A rare example of harbour viaduct

The current steel swing bridge, designed by George Ellson, Chief Engineer for Southern Railway, dates from 1930. It was rotated using an electric capstan on the wharf and a rope, and the lifting and locking mechanisms were operated by hand. The stone piers it sits on date from an intermediate bridge built in 1893/4 to allow heavier trains to cross.

Both the Swing Bridge and Viaduct were listed Grade II in 2012 by Historic England, and together are noted as a rare example of a harbour viaduct. Historic England commented:  ‘The Viaduct is a bold piece of railway engineering infrastructure which forms an integral, and primary, element of an important early rail/sea passenger interchange.’

Folkestone’s demise as a rail/sea port began with the closure of the goods yard in the 1960s, and was followed by dwindling demand for the ferry service in the 1990s. Once the Office of the Rail Regulator officially closed the branch line in 2014, Folkestone Harbour & Seafront Development Company was able to begin work to open the space up to the public, incorporating the viaduct into a new network of landscaped walkways linking town, harbour and shingle beach.

The Viaduct arches were repaired in 2017, and the Swing Bridge was shot blasted and repainted in SER livery green.
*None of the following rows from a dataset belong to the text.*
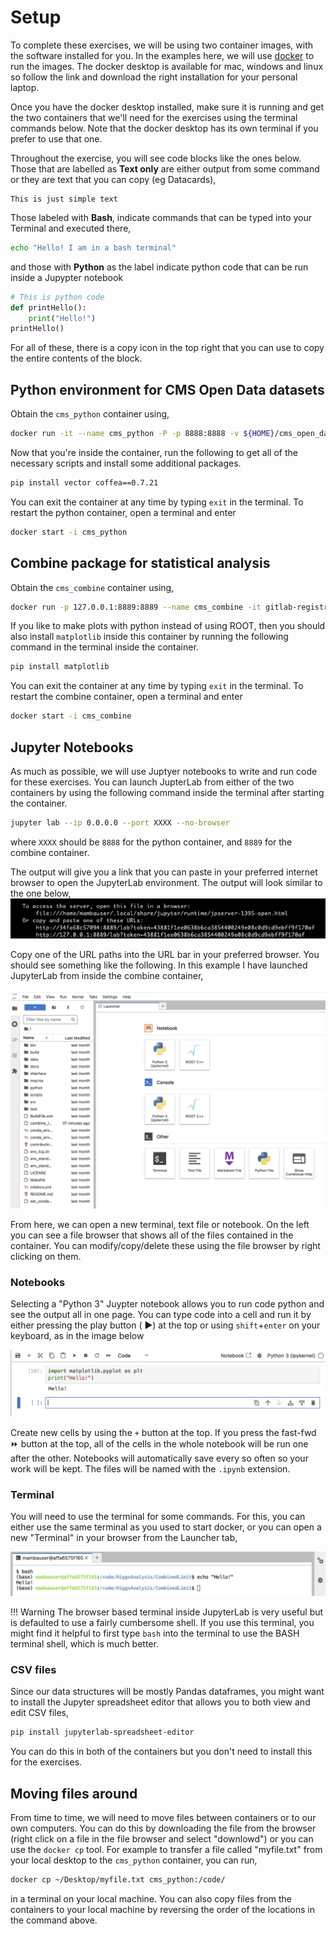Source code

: # Setup 

To complete these exercises, we will be using two container images, with the software installed for you. In the examples here, we will use [docker](https://www.docker.com/) to run the images. The docker desktop is available for mac, windows and linux so follow the link and download the right installation for your personal laptop. 

Once you have the docker desktop installed, make sure it is running and get the two containers that we'll need for the exercises using the terminal commands below. Note that the docker desktop has its own terminal if you prefer to use that one. 

Throughout the exercise, you will see code blocks like the ones below. Those that are labelled as **Text only** are either output from some command or they are text that you can copy (eg Datacards), 

```
This is just simple text
```

Those labeled with **Bash**, indicate commands that can be typed into your Terminal and executed there, 
```sh
echo "Hello! I am in a bash terminal"
```

and those with **Python** as the label indicate python code that can be run inside a Jupypter notebook
```python
# This is python code
def printHello():
	print("Hello!")
printHello()
```


For all of these, there is a copy icon in the top right that you can use to copy the entire contents of the block. 

## Python environment for CMS Open Data datasets 

Obtain the `cms_python` container using, 


```bash
docker run -it --name cms_python -P -p 8888:8888 -v ${HOME}/cms_open_data_python:/code gitlab-registry.cern.ch/cms-cloud/python-vnc:python3.10.5
```

Now that you're inside the container, run the following to get all of the necessary scripts and install some additional packages. 
```bash
pip install vector coffea==0.7.21
```

You can exit the container at any time by typing `exit` in the terminal. To restart the python container, open a terminal and enter 
```bash
docker start -i cms_python
```

## Combine package for statistical analysis

Obtain the `cms_combine` container using, 

```bash
docker run -p 127.0.0.1:8889:8889 --name cms_combine -it gitlab-registry.cern.ch/cms-cloud/combine-standalone:v9.2.1-slim
```

If you like to make plots with python instead of using ROOT, then you should also install `matplotlib` inside this container by running the following command in the terminal inside the container. 
```sh
pip install matplotlib 
```

You can exit the container at any time by typing `exit` in the terminal. 
To restart the combine container, open a terminal and enter 
```bash
docker start -i cms_combine
```

## Jupyter Notebooks    

As much as possible, we will use Juptyer notebooks to write and run code for these exercises. You can launch JupterLab from either of the two containers by using the following command inside the terminal after starting the container. 

```bash
jupyter lab --ip 0.0.0.0 --port XXXX --no-browser
```

where `XXXX` should be `8888` for the python container, and `8889` for the combine container. 

The output will give you a link that you can paste in your preferred internet browser to open the JupyterLab environment. The output will look similar to the one below, 
![Example output jlab](images/example_jl_launch.jpg)

Copy one of the URL paths into the URL bar in your preferred browser. You should see something like the following. In this example I have  launched JupyterLab from inside the combine container, 

![Example JupyterLab](images/example_JL.jpg)

From here, we can open a new terminal, text file or notebook. On the left you can see a file browser that shows all of the files contained in the container. You can modify/copy/delete these using the file browser by right clicking on them.


### Notebooks 

Selecting a "Python 3" Juypter notebook allows you to run code python and see the output all in one page. You can type code into a cell and run it by either pressing the play button ( &#9658;) at the top or using `shift`+`enter` on your keyboard, as in the image below 

![Example run cell](images/runcell.jpg)

Create new cells by using the `+` button at the top. If you press the fast-fwd &#9193;
 button at the top, all of the cells in the whole notebook will be run one after the other. Notebooks will automatically save every so often so your work will be kept. The files will be named with the `.ipynb` extension.

### Terminal 

You will need to use the terminal for some commands. For this, you can either use the same terminal as you used to start docker, or you can open a new "Terminal" in your browser from the Launcher tab, 

![Example terminal](images/terminal.jpg)

!!! Warning 
	The browser based terminal inside JupyterLab is very useful but is defaulted to use a fairly cumbersome shell. If you use this terminal, you might find it helpful to first type `bash` into the terminal to use the BASH terminal shell, which is much better. 


### CSV files 

Since our data structures will be mostly Pandas dataframes, you might want to install the Jupyter spreadsheet editor that allows you to both view and edit CSV files, 
```bash
pip install jupyterlab-spreadsheet-editor
```
You can do this in both of the containers but you don't need to install this for the exercises.



## Moving files around 

From time to time, we will need to move files between containers or to our own computers. You can do this by downloading the file from the browser (right click on a file in the file browser and select "downlowd") or you can use the `docker cp` tool. For example to transfer a file called "myfile.txt" from your local desktop to the `cms_python` container, you can run, 

```sh
docker cp ~/Desktop/myfile.txt cms_python:/code/
```

in a terminal on your local machine. You can also copy files from the containers to your local machine by reversing the order of the locations in the command above.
However the bridge’s swivel mechanism had been cemented in place in the 1970s and sadly it proved unviable to make it operate again.


A link between the town and the restored Harbour Arm

Strolling along the viaduct and across the bridge, it is still possible to see the old rails embedded in the concrete surface. The constant run of trains that once animated Folkestone Harbour is now recreated by steady streams of people crossing from the Fountain Square, Creative Quarter and The Old High Street to enjoy the restored Harbour Arm.
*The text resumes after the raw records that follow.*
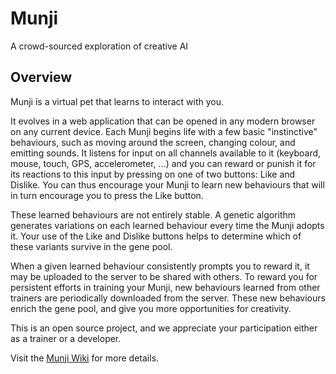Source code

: # Munji
A crowd-sourced exploration of creative AI

## Overview
Munji is a virtual pet that learns to interact with you.

It evolves in a web application that can be opened in any modern browser on any current device. Each Munji begins life with a few basic "instinctive" behaviours, such as moving around the screen, changing colour, and emitting sounds. It listens for input on all channels available to it (keyboard, mouse, touch, GPS, accelerometer, ...) and you can reward or punish it for its reactions to this input by pressing on one of two buttons: Like and Dislike. You can thus encourage your Munji to learn new behaviours that will in turn encourage you to press the Like button.

These learned behaviours are not entirely stable. A genetic algorithm generates variations on each learned behaviour every time the Munji adopts it. Your use of the Like and Dislike buttons helps to determine which of these variants survive in the gene pool.

When a given learned behaviour consistently prompts you to reward it, it may be uploaded to the server to be shared with others. To reward you for persistent efforts in training your Munji, new behaviours learned from other trainers are periodically downloaded from the server. These new behaviours enrich the gene pool, and give you more opportunities for creativity.

This is an open source project, and we appreciate your participation either as a trainer or a developer.

Visit the [Munji Wiki](https://github.com/Munjis/munji/wiki) for more details.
The experience is enhanced by landscaping that follows through to the Folkestone Harbour station. Shingle gardens anchor it in the local coastal setting, planted with native wildflowers and grasses that will mature and become denser over time. A viewing platform midway, fitted with benches made from oak sleepers, offers the opportunity to pause to enjoy views of the chalk cliffs and the headland of Copt Point to the east.

The Viaduct and Swing Bridge are part of a set of listed historic harbour structures along with the Pier Head Lighthouse and the 1829 East Head.